> [PASSAGE FOR REVIEW]

************

Robert Douglas Bullock (July 10, 1929 – June 18, 1999), was an American Democratic politician from Texas, whose career spanned four decades. His service culminated in his term as the 38th Lieutenant Governor of Texas from January 15, 1991, to January 19, 1999, during the term of Governor Ann Richards and the first term of Governor George W. Bush.

Early life
Robert Douglas Bullock was born in Hillsboro in Hill County on July 10, 1929, to Ruth Mitchell and Thomas Austin Bullock, a Hillsboro city engineer and manager. Bullock graduated from Hillsboro High School in 1947 and attended Hill College, a junior college, in 1949. He served in the United States Air Force during the Korean War from 1951 to 1954.

Bullock graduated from Texas Tech University with a Bachelor of Arts. He also graduated from Baylor University with a law degree in 1958.

Political career
After Bullock began his career in public service as a member of the Texas House of Representatives, he resigned in October 1959 to practice law and later served as general counsel of the Texas Automobile Dealers Association. He returned to public life when he was appointed Secretary of State of Texas, the state's chief elections and records officer, by Governor Preston Smith. Bullock soon left the post to prepare for a statewide race for state comptroller in the 1974 Democratic primary. Under Texas law, a Secretary of State must resign in order to run for another office, a practice not required in most states. He served for four consecutive four-year terms.

Bullock, before he was widely known, was one of the few Texas Democrats to chastise John Connally for his party switch in 1973. In 1998, Bullock himself would urge the reelection of a Republican, then-Governor Bush.

He was one of the last Democrats to win a statewide election in Texas.

Texas Comptroller of Public Accounts

In 1973, Bullock first sought the Democratic nomination for Comptroller of Public Accounts. The octogenarian incumbent, Robert S. Calvert, soon withdrew from the contest when he gauged Bullock's strength. In November 1974, Bullock won the general election, defeating Republican Nick Rowe, a former Vietnam War prisoner of war. Bullock garnered 1,099,559 votes (71.61%) to Rowe's 419,657 votes (27.33%).

************

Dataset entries
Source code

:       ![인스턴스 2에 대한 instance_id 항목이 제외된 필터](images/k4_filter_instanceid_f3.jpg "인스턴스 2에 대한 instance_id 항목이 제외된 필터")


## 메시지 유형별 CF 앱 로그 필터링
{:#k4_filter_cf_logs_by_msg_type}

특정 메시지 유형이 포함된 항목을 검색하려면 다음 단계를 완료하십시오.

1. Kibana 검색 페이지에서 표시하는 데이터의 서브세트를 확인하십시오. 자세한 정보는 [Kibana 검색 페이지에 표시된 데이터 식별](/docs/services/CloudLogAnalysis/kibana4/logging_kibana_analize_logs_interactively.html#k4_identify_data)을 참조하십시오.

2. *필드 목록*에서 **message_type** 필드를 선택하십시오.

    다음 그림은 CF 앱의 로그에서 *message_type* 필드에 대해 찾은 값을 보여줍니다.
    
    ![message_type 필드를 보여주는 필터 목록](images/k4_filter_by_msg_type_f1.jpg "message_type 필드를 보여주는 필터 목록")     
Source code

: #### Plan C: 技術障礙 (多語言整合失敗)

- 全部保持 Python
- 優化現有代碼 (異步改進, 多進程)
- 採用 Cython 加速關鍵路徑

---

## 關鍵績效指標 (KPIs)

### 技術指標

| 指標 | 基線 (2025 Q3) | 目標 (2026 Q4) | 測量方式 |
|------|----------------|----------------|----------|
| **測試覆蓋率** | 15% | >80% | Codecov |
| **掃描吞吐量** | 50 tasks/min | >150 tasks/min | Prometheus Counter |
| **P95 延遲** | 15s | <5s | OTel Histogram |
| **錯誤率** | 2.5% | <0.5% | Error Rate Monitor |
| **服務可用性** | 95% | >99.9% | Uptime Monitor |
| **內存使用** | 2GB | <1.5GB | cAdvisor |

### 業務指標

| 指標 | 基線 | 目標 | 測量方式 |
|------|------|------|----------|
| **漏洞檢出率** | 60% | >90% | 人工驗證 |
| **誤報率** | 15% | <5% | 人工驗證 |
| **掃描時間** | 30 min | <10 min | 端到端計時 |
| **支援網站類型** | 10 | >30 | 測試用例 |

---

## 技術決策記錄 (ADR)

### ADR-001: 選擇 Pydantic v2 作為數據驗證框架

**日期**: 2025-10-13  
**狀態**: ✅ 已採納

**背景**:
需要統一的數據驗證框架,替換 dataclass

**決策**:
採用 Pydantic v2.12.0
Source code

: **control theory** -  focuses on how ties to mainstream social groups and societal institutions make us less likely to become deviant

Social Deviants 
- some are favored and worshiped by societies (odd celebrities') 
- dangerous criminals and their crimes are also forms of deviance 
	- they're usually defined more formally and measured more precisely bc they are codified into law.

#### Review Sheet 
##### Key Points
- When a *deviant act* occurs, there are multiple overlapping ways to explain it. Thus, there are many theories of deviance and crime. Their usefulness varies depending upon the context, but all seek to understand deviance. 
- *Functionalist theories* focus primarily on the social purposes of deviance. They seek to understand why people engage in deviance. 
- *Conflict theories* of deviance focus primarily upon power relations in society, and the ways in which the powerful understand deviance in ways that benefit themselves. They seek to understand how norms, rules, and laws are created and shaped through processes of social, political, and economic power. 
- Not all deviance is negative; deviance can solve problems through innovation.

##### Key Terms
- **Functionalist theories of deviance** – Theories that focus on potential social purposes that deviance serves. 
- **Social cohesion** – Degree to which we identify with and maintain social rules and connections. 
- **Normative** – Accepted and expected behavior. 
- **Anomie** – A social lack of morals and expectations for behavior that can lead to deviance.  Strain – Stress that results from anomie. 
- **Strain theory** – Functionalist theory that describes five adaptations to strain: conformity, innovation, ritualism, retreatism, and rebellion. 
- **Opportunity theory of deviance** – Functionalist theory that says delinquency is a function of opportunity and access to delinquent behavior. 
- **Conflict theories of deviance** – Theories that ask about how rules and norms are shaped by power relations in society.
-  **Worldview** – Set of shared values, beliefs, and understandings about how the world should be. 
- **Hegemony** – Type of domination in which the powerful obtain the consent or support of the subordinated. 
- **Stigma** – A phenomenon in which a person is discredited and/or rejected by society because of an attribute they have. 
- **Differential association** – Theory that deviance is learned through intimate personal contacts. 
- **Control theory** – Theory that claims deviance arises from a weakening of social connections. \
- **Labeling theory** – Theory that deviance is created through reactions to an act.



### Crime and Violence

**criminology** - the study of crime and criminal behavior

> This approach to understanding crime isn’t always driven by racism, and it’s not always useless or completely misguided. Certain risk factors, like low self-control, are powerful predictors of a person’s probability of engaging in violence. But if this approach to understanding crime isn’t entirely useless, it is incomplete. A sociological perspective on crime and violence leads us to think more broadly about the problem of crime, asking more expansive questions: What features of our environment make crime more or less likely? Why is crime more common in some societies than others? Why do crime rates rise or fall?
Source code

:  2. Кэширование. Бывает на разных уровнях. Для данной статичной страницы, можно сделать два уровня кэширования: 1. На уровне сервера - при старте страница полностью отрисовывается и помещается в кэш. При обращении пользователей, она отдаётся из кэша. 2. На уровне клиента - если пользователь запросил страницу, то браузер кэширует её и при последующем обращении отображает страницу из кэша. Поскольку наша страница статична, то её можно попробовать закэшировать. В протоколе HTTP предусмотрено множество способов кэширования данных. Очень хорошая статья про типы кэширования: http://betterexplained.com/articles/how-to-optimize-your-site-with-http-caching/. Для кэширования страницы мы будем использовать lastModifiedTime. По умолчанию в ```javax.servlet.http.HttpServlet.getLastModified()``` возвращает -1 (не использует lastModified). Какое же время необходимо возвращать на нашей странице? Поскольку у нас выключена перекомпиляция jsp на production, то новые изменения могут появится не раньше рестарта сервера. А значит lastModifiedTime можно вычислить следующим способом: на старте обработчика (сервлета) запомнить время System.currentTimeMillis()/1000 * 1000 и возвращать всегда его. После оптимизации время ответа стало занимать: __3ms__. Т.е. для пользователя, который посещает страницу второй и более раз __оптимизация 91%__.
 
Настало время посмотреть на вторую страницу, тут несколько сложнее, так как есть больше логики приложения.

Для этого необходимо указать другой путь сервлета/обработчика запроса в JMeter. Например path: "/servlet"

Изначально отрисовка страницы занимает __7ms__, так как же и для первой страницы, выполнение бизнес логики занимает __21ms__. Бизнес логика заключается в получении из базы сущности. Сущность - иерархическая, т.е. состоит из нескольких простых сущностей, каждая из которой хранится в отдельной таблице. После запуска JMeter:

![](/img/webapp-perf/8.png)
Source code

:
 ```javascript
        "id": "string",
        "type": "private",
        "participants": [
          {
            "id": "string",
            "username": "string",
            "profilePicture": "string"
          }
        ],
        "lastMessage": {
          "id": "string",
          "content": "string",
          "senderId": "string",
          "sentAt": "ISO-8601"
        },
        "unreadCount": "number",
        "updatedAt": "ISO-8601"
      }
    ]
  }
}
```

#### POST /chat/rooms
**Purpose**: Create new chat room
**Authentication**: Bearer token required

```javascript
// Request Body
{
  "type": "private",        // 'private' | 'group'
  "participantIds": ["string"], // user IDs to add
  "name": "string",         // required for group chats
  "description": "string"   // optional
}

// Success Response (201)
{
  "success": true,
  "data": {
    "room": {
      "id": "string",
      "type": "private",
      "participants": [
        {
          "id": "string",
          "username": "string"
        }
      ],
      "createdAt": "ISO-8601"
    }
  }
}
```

************

> [TASK LIST]
• 1. Summarize the text on Robert Douglas Bullock in two sentences.
• 2. Please retype the part of the text on Robert Douglas Bullock between "He was one of" and "419,657 votes (27.33%).", inclusive.

> [SOLUTION SET]
• 1. Robert Douglas Bullock, born in Hillsboro, Texas, in 1929, was an American Democratic politician whose four-decade career culminated in his service as the 38th Lieutenant Governor of Texas from 1991 to 1999. After starting out in the Texas House of Representatives, he was appointed Secretary of State by Governor Preston Smith and in 1974 won election as Comptroller of Public Accounts, defeating Republican Nick Rowe.

• 2.
He was one of the last Democrats to win a statewide election in Texas.

Texas Comptroller of Public Accounts

In 1973, Bullock first sought the Democratic nomination for Comptroller of Public Accounts. The octogenarian incumbent, Robert S. Calvert, soon withdrew from the contest when he gauged Bullock's strength. In November 1974, Bullock won the general election, defeating Republican Nick Rowe, a former Vietnam War prisoner of war. Bullock garnered 1,099,559 votes (71.61%) to Rowe's 419,657 votes (27.33%).